Je suis arrivée à Laval il y a moins d'un an. Et depuis, j'ai la chance d'être associée à une dynamique de transformation prometteuse, tant sur le plan de l'organisation administrative que sur la mise en oeuvre d'une vision politique très volontariste pour le territoire. Après le cycle supérieur de management que j'ai suivi à l'INET et dont je suis sortie diplômée d'un master en management stratégique en 2019, je me sentais prête à occuper une fonction de DGA. Ce nouveau poste de directrice de département, qui me permet, au-delà de la communication, d'articuler des dimensions complémentaires, est peut-être la dernière marche avant d'y arriver. Pour le moment, je suis en phase d'observation et d'apprentissage !


Quelle femme, d'hier ou d'aujourd'hui, vous inspire le plus ?

Simone Veil m'a toujours inspirée par sa droiture et son courage immense. Je pense à Kamala Harris aussi, qui ouvre la voie à des destinées de femmes politiques exceptionnelles. Mais au quotidien, je crois que ma fille Joséphine m'inspire beaucoup ! Comme de nombreuses jeunes femmes de sa génération (elle à 27 ans), elle a une vision assez cash de la société, elle est consciente des rapports de force, des inégalités, des injustices. Mais elle n'est pas dans la plainte, elle affronte avec lucidité la réalité, sans aucun pathos. Sa grande force est de revendiquer son féminisme avec fermeté et constance, mais sans aigreur ni agressivité. Jusqu'à aujourd'hui, elle a réussi tout ce qu'elle a entrepris.
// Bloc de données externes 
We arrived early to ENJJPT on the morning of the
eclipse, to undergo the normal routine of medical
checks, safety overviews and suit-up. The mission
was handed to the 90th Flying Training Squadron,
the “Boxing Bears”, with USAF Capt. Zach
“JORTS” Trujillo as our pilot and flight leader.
Peu de choses pourront l'arrêter dans ses ambitions professionnelles, car elle est pleinement consciente de ses atouts et porte en elle une vraie confiance.
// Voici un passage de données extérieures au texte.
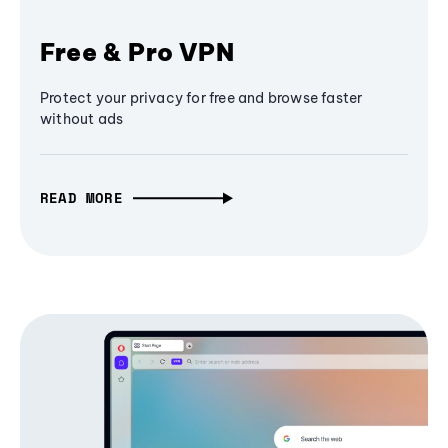
Free & Pro VPN
Protect your privacy for free and browse faster
without ads
READ MORE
Si vous n'aviez qu'un conseil à donner à une femme qui souhaite prendre davantage de responsabilité ?

Oser ! Arrêter de voir les 5% de compétences ou d'expériences qui nous manqueraient pour postuler sur un nouveau job, mais bien capitaliser sur les 50% qu'on a acquis et apprendre à mieux les valoriser. Arrêter de s'excuser de ne pas être (prétendument) à la hauteur. Arrêter aussi de se trouver de bonnes raisons pour ne pas viser plus haut. Y aller, en découdre, essayer et réessayer. Chercher des appuis, s'associer. La persévérance paie toujours et nous, les femmes, en avons souvent à revendre.